Job item: Using the records provided below, locate and copy each line that contains the word "dashed".

Given information:
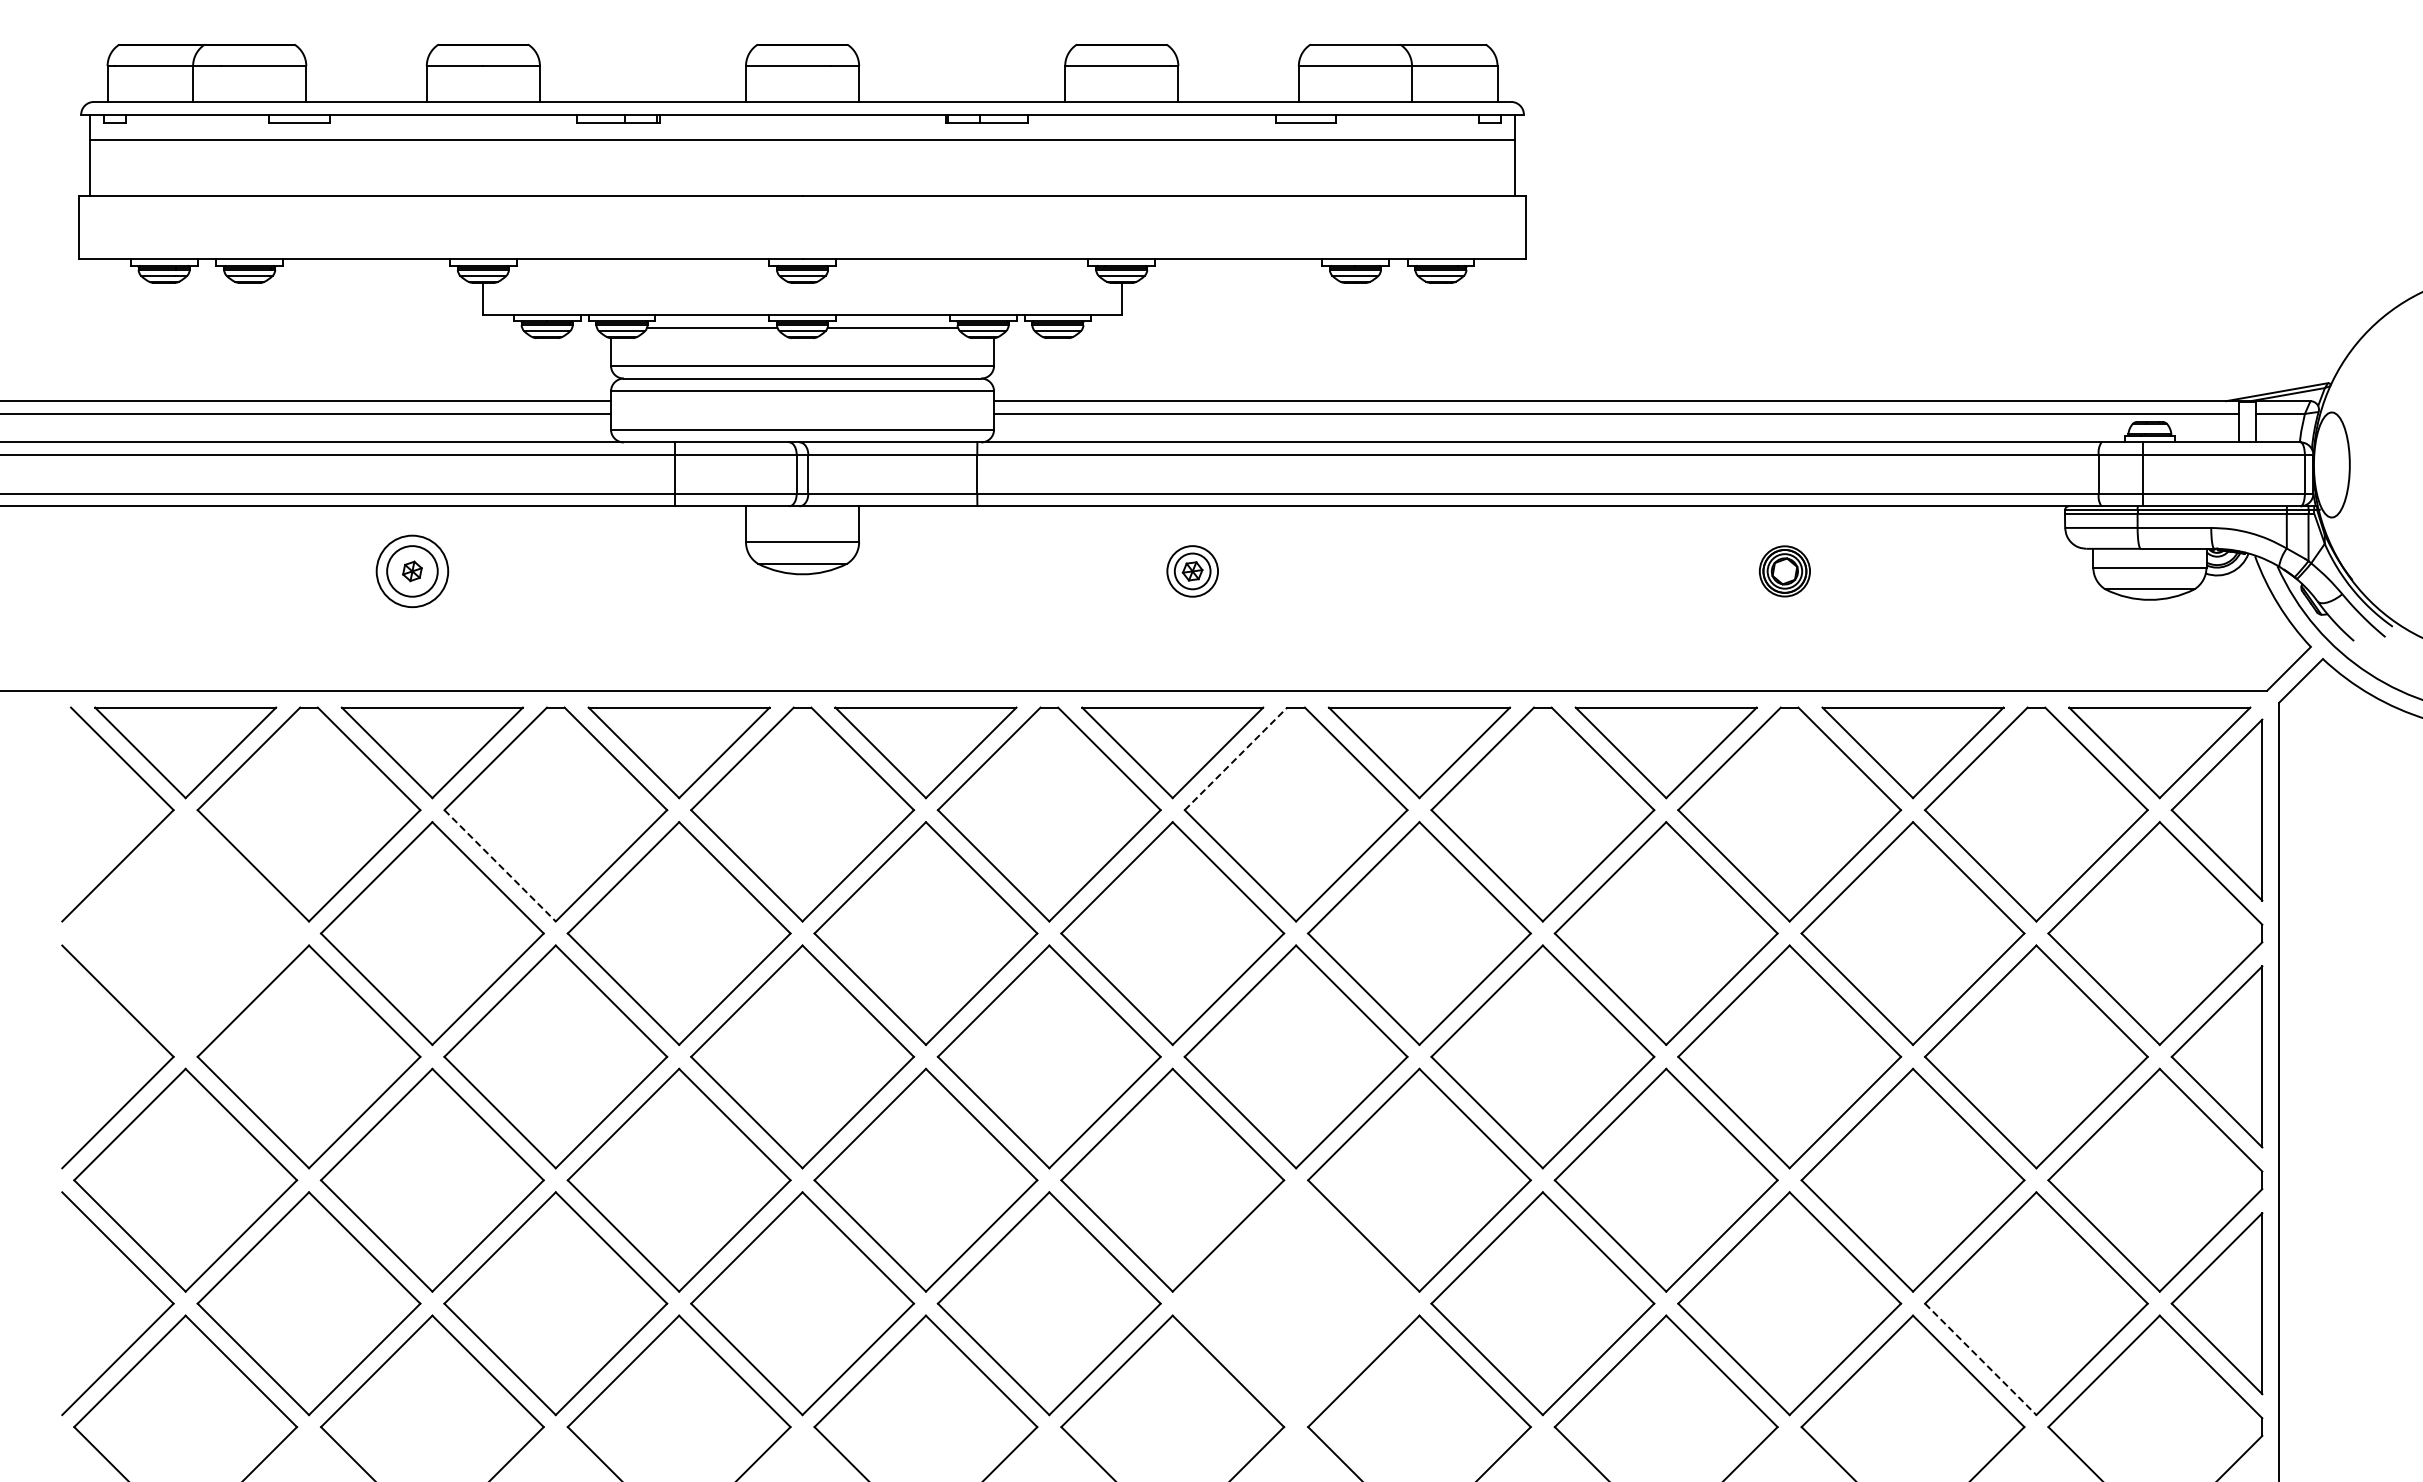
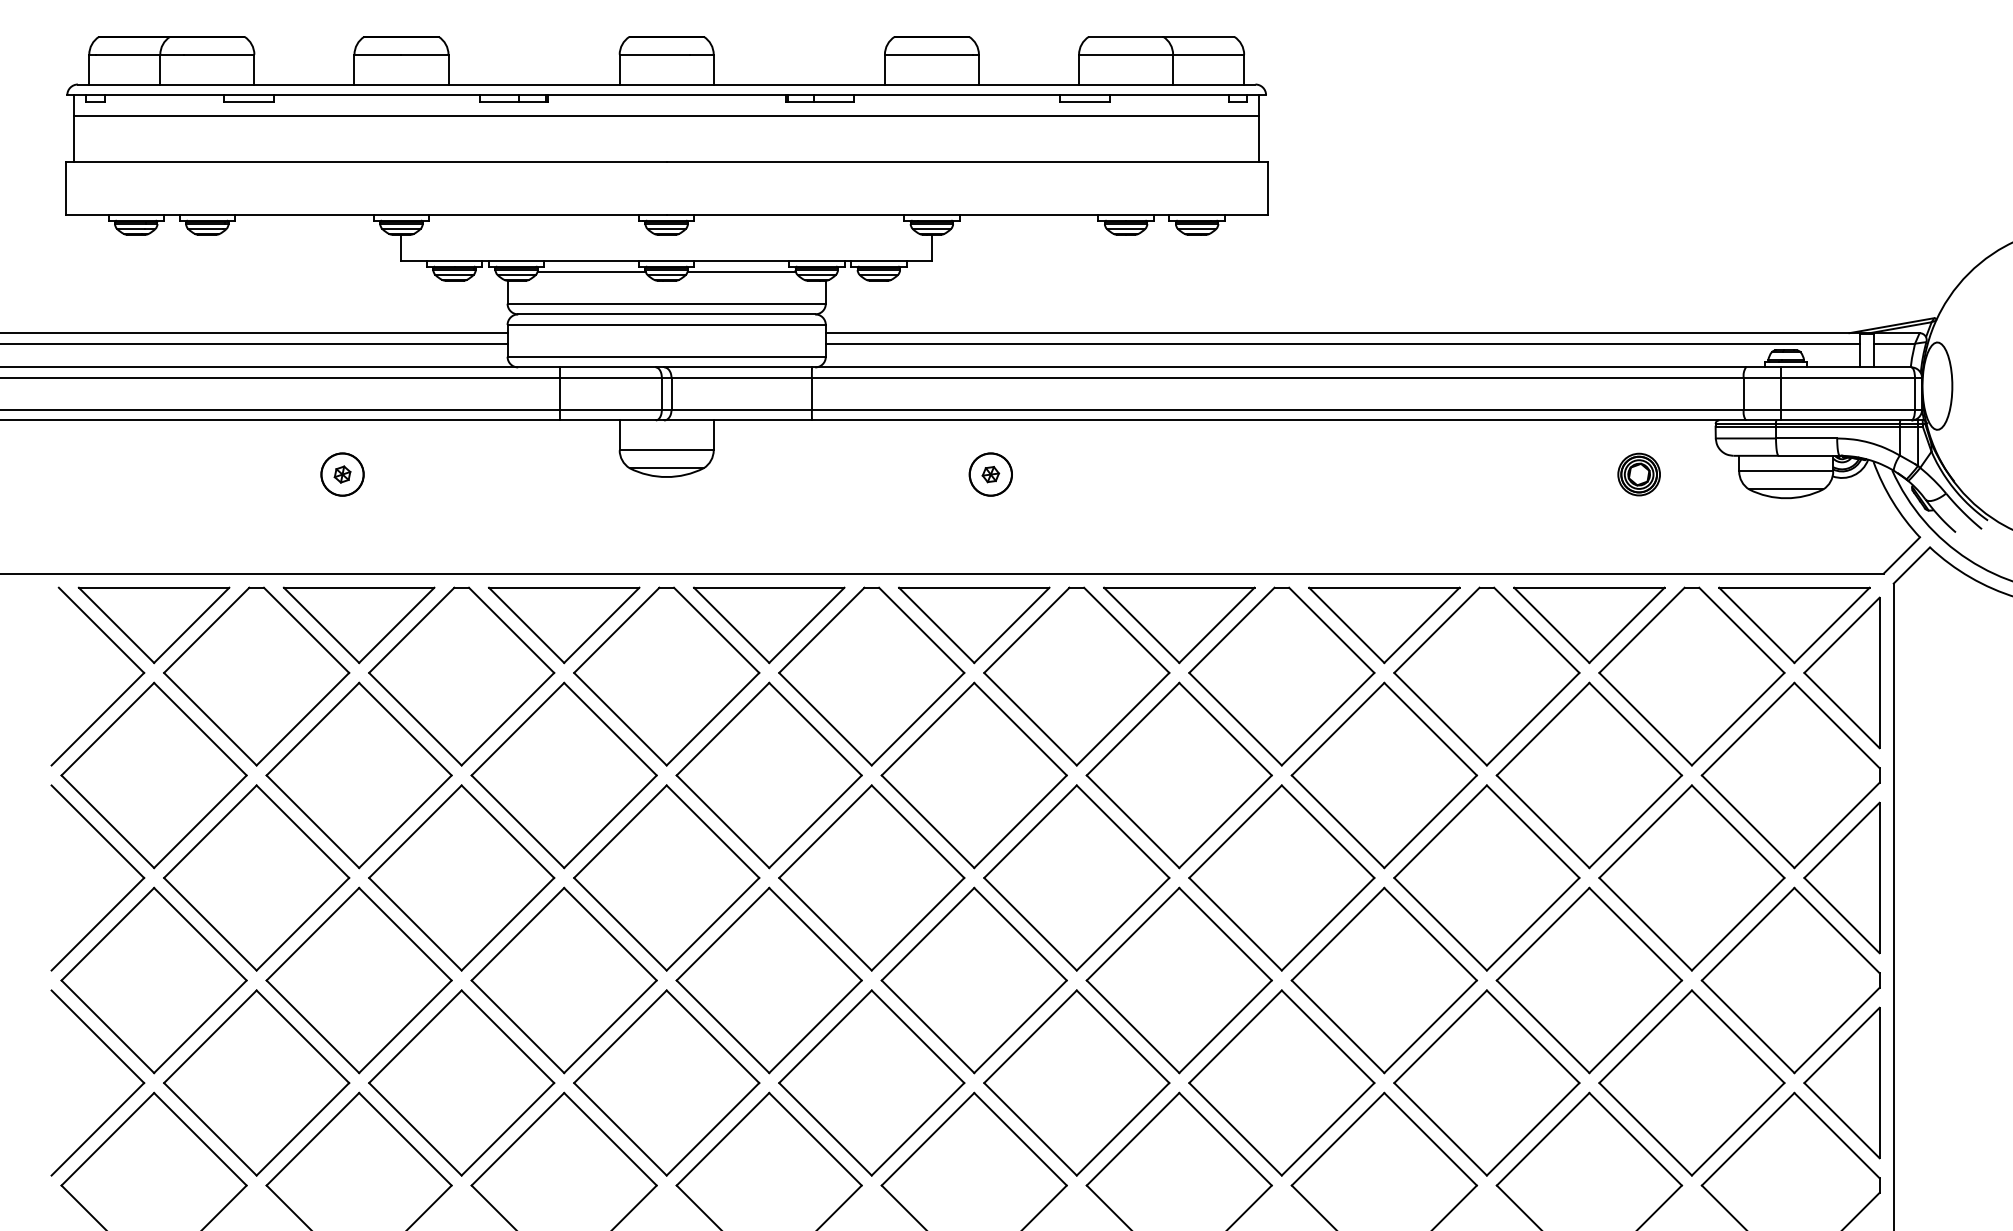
circle: (411, 570) -> (341, 473), size x0.71
circle: (1192, 570) -> (990, 473), size x1.43
part: (1784, 571) -> (1638, 474), moved
line: (1236, 758) -> (1027, 630), dashed -> solid
line: (500, 865) -> (415, 718), dashed -> solid
part: (185, 933) -> (153, 775), added
part: (1295, 1303) -> (1076, 1082), added
line: (1980, 1359) -> (1645, 1129), dashed -> solid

Written solution:
line: (1236, 758) -> (1027, 630), dashed -> solid
line: (500, 865) -> (415, 718), dashed -> solid
line: (1980, 1359) -> (1645, 1129), dashed -> solid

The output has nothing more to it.